Begin RECORDS SUPPLIED
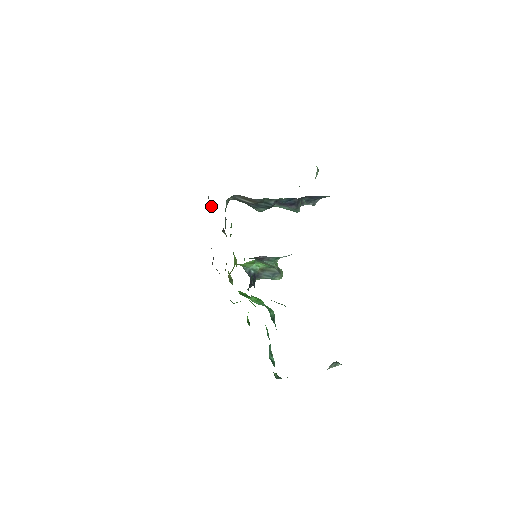
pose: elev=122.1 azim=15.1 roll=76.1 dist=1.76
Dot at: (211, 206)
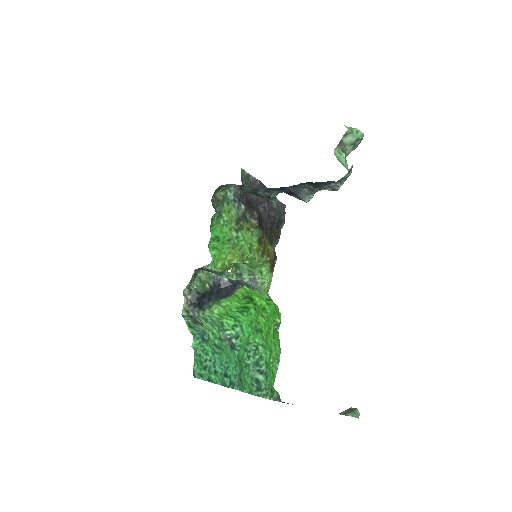
Dot at: (257, 185)
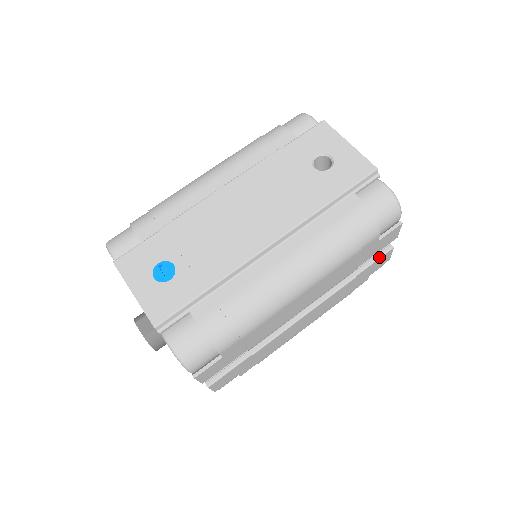
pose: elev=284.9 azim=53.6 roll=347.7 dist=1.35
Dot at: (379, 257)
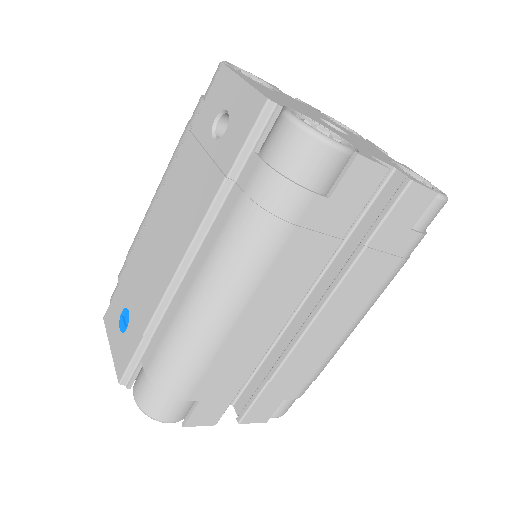
Dot at: (392, 205)
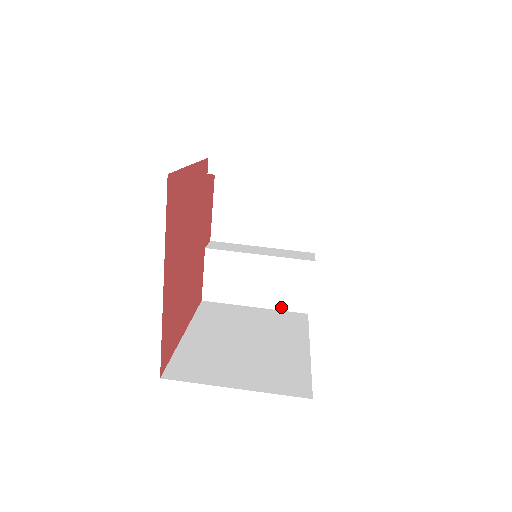
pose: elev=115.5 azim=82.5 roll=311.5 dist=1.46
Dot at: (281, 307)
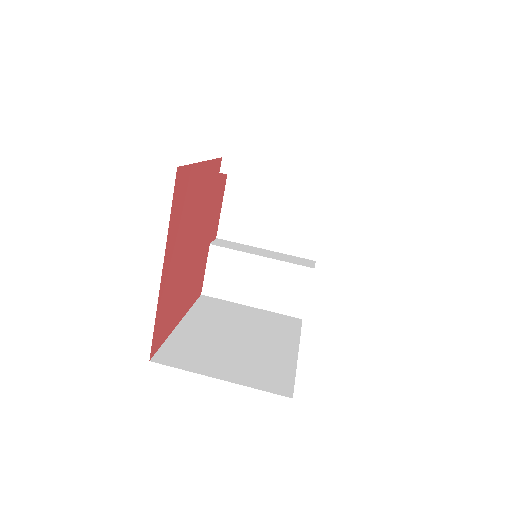
Dot at: (277, 310)
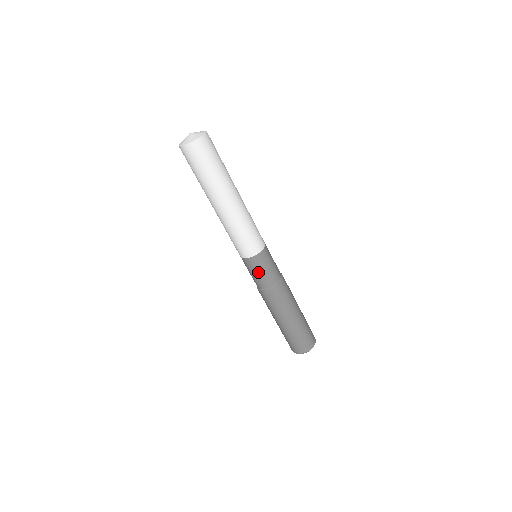
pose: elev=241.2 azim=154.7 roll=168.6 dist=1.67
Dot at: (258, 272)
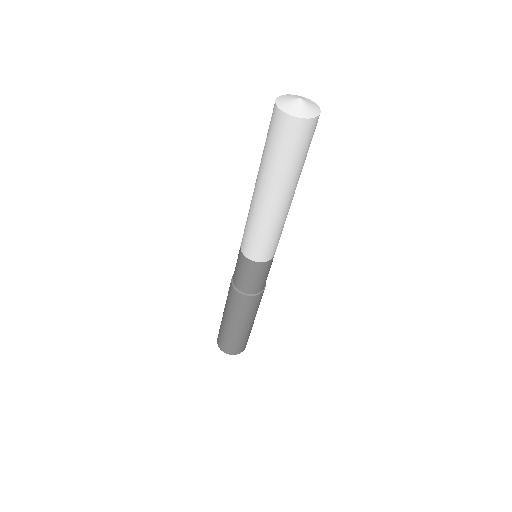
Dot at: (248, 276)
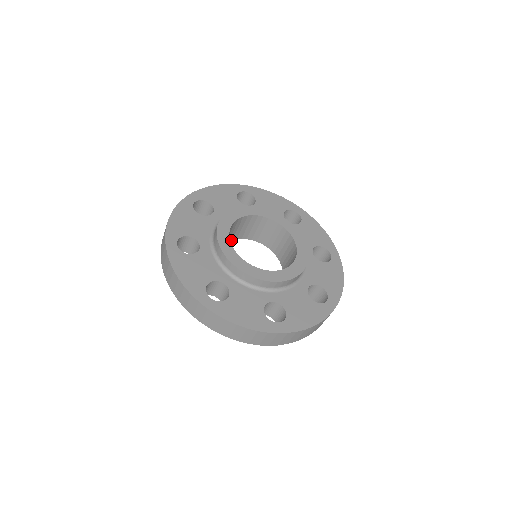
End RECORDS SUPPLIED
Reproduce verbatim the stretch of the records from the line containing "pose: elev=241.2 azim=154.7" through the end of the records, leaving out the pictures.

### EXPECTED ANSWER
pose: elev=241.2 azim=154.7 roll=168.6 dist=1.67
Dot at: (258, 272)
Dot at: (248, 276)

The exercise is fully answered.